Your goal
The output should be all lines of the entries below in which the word "БАХТИЁР" occurs.

§

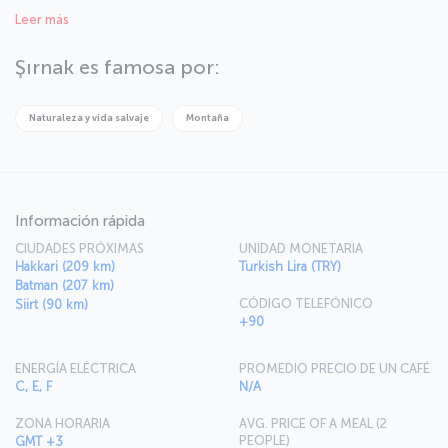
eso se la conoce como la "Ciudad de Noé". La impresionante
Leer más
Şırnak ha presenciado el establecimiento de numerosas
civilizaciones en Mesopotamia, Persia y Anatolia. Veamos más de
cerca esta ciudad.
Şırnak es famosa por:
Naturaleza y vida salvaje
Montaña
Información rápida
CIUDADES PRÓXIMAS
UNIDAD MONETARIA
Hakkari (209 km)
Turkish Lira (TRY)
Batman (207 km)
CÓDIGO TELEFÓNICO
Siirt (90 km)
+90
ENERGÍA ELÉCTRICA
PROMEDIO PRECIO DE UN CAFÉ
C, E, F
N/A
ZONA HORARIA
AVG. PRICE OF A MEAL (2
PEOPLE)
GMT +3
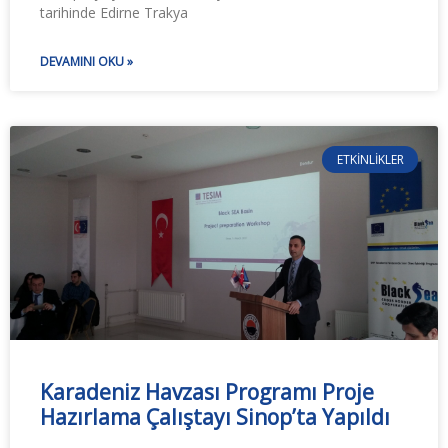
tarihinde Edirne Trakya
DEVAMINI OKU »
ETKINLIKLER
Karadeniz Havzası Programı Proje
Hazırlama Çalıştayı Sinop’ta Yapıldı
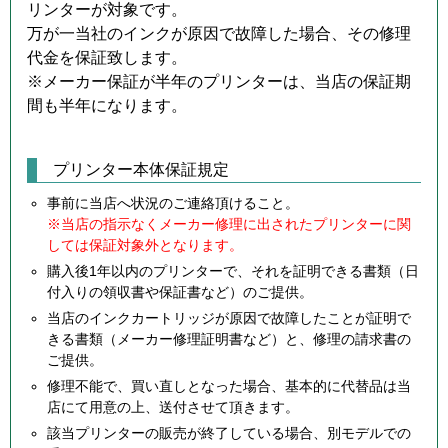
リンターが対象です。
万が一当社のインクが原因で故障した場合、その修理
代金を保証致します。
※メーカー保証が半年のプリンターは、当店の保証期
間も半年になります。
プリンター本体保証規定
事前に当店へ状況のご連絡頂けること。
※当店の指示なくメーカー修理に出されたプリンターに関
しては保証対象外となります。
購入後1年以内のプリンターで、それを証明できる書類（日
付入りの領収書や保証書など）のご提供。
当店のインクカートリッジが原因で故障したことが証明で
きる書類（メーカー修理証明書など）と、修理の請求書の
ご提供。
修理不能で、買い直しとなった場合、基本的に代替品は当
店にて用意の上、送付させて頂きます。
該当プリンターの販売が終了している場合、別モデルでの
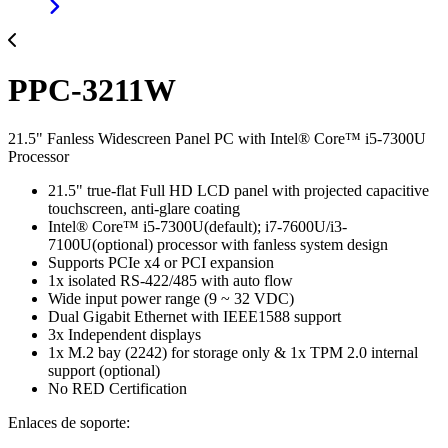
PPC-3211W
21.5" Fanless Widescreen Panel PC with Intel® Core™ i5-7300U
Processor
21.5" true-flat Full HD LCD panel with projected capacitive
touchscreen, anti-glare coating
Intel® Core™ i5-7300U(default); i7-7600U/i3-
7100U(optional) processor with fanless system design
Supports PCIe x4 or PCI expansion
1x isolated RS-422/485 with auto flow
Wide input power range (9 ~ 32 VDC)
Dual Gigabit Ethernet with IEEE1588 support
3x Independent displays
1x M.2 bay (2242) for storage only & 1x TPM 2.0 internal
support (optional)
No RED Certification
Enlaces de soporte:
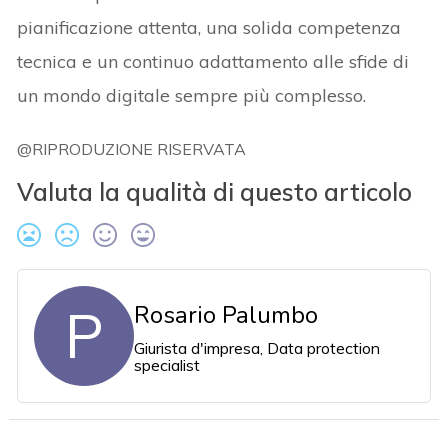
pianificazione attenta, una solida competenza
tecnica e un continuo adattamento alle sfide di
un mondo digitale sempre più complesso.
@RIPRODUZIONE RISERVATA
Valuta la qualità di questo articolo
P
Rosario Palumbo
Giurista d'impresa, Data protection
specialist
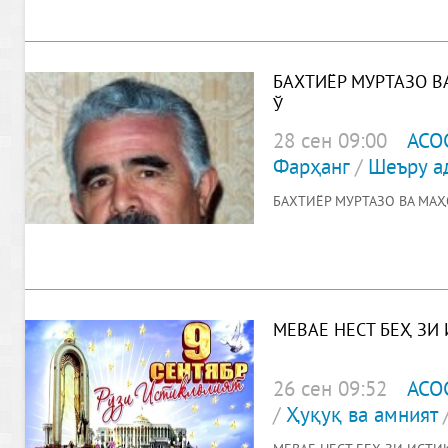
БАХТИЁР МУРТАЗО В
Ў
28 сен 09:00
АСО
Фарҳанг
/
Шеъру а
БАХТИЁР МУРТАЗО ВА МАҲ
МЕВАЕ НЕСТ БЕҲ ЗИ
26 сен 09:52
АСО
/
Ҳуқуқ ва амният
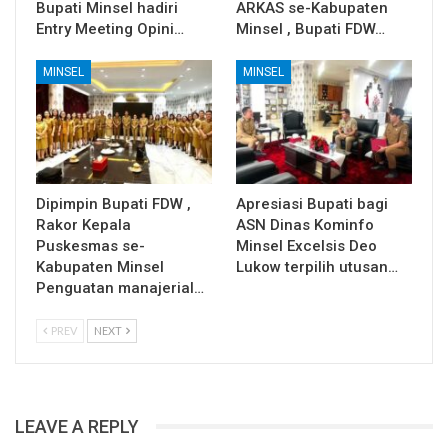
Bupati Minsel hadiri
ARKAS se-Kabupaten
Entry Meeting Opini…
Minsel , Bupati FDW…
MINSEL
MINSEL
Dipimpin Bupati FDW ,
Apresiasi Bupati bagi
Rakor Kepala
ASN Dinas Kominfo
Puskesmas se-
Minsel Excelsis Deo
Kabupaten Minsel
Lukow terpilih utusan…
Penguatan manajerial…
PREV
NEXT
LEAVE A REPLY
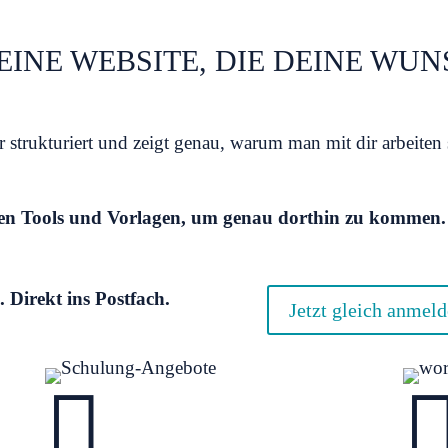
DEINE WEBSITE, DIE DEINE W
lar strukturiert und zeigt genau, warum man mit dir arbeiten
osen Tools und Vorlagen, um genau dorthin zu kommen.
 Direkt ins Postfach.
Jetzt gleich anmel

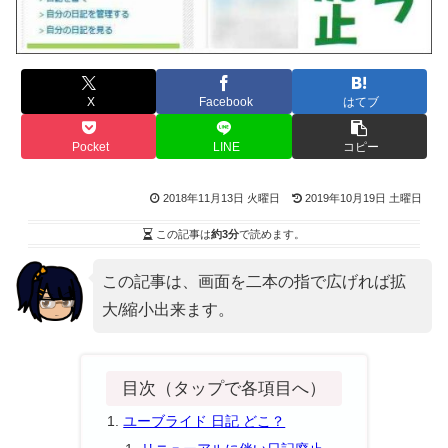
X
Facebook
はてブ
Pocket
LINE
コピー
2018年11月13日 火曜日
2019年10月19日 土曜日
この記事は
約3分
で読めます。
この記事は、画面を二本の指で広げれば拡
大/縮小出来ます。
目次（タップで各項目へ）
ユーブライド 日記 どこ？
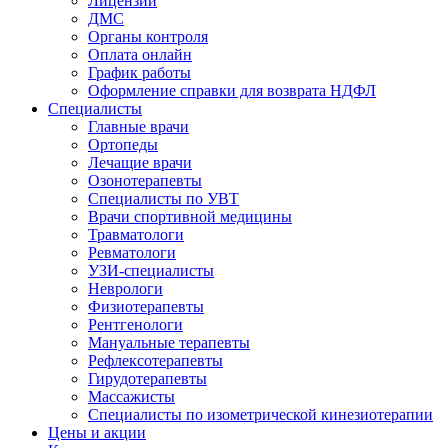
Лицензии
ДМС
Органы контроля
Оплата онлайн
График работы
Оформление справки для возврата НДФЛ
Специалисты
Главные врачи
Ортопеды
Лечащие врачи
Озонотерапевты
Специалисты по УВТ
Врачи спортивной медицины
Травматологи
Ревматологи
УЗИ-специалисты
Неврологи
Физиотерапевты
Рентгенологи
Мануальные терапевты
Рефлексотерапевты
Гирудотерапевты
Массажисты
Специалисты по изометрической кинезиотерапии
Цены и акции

§

Solved exercise
БАХТИЁР МУРТАЗО В
БАХТИЁР МУРТАЗО ВА МАҲ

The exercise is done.